Now does anyone know how to clean the seals around the external compartments? The book says use bleach , but it doesn't work. The seals have all turned black. If you try to clean them they become soft and gooey, seems the sealant hasn't set.
There is even a large glob of the stuff on the roof, we found it last week when cleaning.

Apart from that we love the motorhome. Really easy to drive (forward)and fantastic economy, 35-38 mpg best so far 40 mpg , Market Warsop to newark journey.


----------



## JohnsCrossMotorHomes (Jul 21, 2007)

Hi,

If the sealant is still soft and 'oozing' a bit, use a credit card edge to cut the surplus off.

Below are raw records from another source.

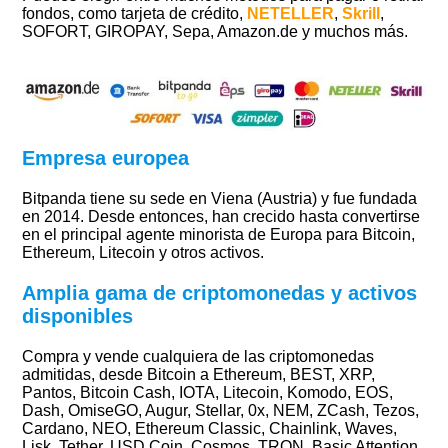
fondos, como tarjeta de crédito,
NETELLER
,
Skrill
,
SOFORT, GIROPAY, Sepa, Amazon.de y muchos más.
Empresa europea
Bitpanda tiene su sede en Viena (Austria) y fue fundada
en 2014. Desde entonces, han crecido hasta convertirse
en el principal agente minorista de Europa para Bitcoin,
Ethereum, Litecoin y otros activos.
Amplia gama de criptomonedas y activos
disponibles
Compra y vende cualquiera de las criptomonedas
admitidas, desde Bitcoin a Ethereum, BEST, XRP,
Pantos, Bitcoin Cash, IOTA, Litecoin, Komodo, EOS,
Dash, OmiseGO, Augur, Stellar, 0x, NEM, ZCash, Tezos,
Cardano, NEO, Ethereum Classic, Chainlink, Waves,
Lisk, Tether, USD Coin, Cosmos, TRON, Basic Attention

As regards the clutch, do not rev the engine and slip the clutch, just use idle revs and let the clutch pedal out.

Regards


----------



## Grockel (Nov 5, 2007)

Hi Treveden, I've been pursuing the sticky gunge episode for some considerable months now. Have a look at http://www.motorhomefacts.com/ftopic-36814.html
Swift have a solution but I would say to leave it for about 12 months to let it complete it's oozing process before doing the Swift fix.
I find Fenwicks black streak remover does a good job of cleaning up the lockers but obviously can't bring the impregnated gunge back to white.

Regarding the reversing judder, there's a lot going on headed up by Andy Stothert from MMM. Basically Fiat are denying there's a problem but Peugeot appear to be trying to do something about it. I would expect a google search for ducato judder will bring you a flood of info!
PM me if I can help further.
Cheers Glyn


----------



## GerryD (Sep 20, 2007)

JohnsCrossMotorHomes said:


> Hi,
> 
> As regards the clutch, do not rev the engine and slip the clutch, just use idle revs and let the clutch pedal out.
> 
> Regards


Exactly


----------



## motorhomeviews (Jan 9, 2008)

*Gooey Gunge*

Thanks to Johnscross for your reply.

Thanks especially to Grockel for his support. 
I've researched the clutch judder as suggested, totally confused on this issue. Fiat advice is to raise the revs and yet Johnscross says keep them down. 
Guess I'll just stick to driving on to the ramps although I will take Grockels advice and check out MMM forum.

thanks people


----------